VORLIEGENDER TEXT:
Zwei Herzen und ein Karussell

zu Füßen der Dolomiten

Annalisa Dolzan

 

Jongleure, Gaukler und Feuerschlukker; Zauberer, Betrüger... seit dem Mittelalter und noch früher erfüllen Jahrmärkte und Feste die Plätze mit einer Traumwelt von Lichtern, Tönen und Düften. Auch heute noch lenken uns die alten Anlässe mit ihren Märkten und Volksfesten wenigstens für einen Tag von den Einkaufszentren ab.
Es ist der 26. Dezember 2008. Viel Zeit ist vergangen, seit ich die Mutter amÄrmel zog, um Zuckerwatte oder noch eine Runde auf dem Karussell zu bekommen. So viel Zeit, dass dessen Besitzer im Sprachgebrauch nicht mehr ein “Karussellbetreiber” sondern ein “fahrender Schausteller” ist. Genau so wie die Familie Gregori, die ich jetzt besuche. Es ist nicht irgendeine Familie, sondern eine Dynastie. Generationen und Ozeane verbinden sie mit der Familie Zamperla, einer der führenden im Unterhaltungsgewerbe.
Zwischen einer Karussellrunde und der anderen bietet mir Manuel Gregori eine Reise in seine Familie. Sein Großvater, der aus Margone oberhalb von Vezzano herstammte, war aus Liebe auf diesen Karren aufgesprungen, als er sein Geschick an das eines Mädchens der Familie Zamperla kettete, das “mit Gras und Steinen aufgewachsen” war. Und so auch der Vater, der in Romagnano einen Malerbetrieb hatte und der sein Leben auch der Liebe wegen änderte. Manuel wurde also in eine Familie von Karussellbetreibern hinein geboren und hat seine Arbeit von klein auf im väterlichen Betrieb gelernt. In dieser Branche, in der die Familien üblicherweise zahlreich und fest zusammengefügt sind, ist das so Brauch.

MATERIALABSCHNITT:
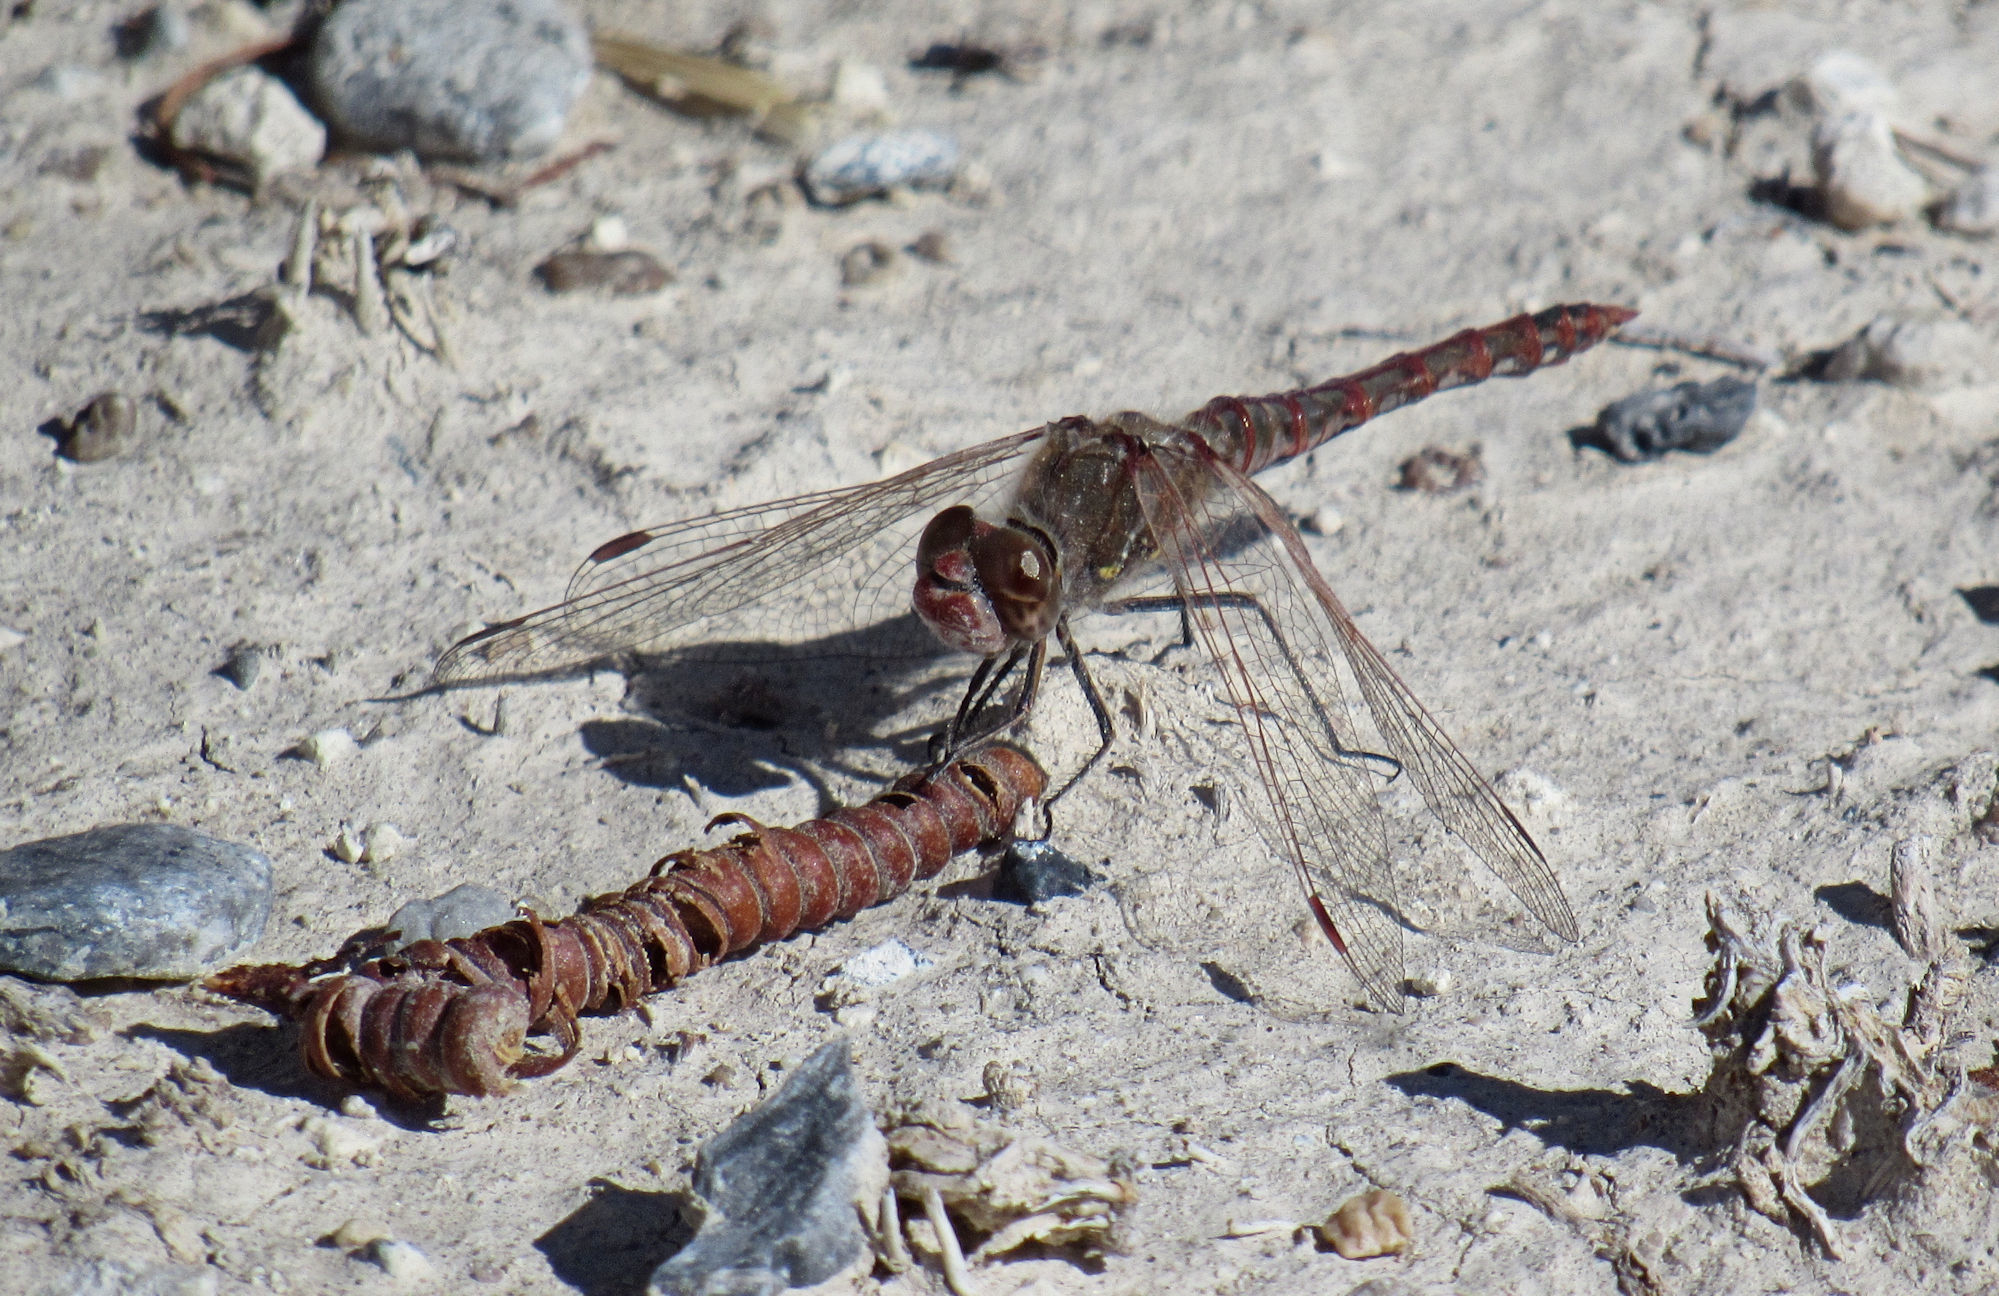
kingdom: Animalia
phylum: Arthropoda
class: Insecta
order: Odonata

AUFGABE 1:
Aus welchem Ort stammte Manuel Gregoris Großvater laut dem Text über die Schaustellerfamilie Gregori?
AUFGABE 2:
Übersetzen Sie aus dem Text über die Schaustellerfamilie Gregori den Satz „Manuel wurde also in eine Familie von Karussellbetreibern hinein geboren und hat seine Arbeit von klein auf im väterlichen Betrieb gelernt.“ ins Englische.
AUFGABE 3:
Führen Sie den Text über die Schaustellerfamilie Gregori im Anschluss an seinen letzten Satz fort.
Das Material steht in keinem Zusammenhang mit dem vorliegenden Text.

RICHTIGE LÖSUNG 1:
Aus Margone oberhalb von Vezzano.

RICHTIGE LÖSUNG 2:
Manuel was thus born into a family of carousel operators and learned his work from an early age in his father's business.

RICHTIGE LÖSUNG 3:
Manuel erzählt, dass man jede Familie an einer Eigenart erkennt – die Gregori sind zum Beispiel verrückt, aber genial. Er hatte einen Onkel, der vor vielen Jahren mit Pferden reich geworden war. Er hatte sogar 200 davon gekauft, um damit dann aber Bankrott zu gehen. Von den großen Familien der Rummelplätze sind wenige übrig geblieben. An die Zamperla, Cavaliere, Orlando erinnert man sich noch. Und an die der Faccio von Manuels Frau: eine historische Familie, in der es “große Männer” gibt, wie man sie im Jargon so nennt, also Wohlhabende, die aber immer hart gearbeitet haben. Und die auch die Branche verteidigt haben. Ja doch, weil das der Unterhaltungsnomaden kein leichtes Leben ist.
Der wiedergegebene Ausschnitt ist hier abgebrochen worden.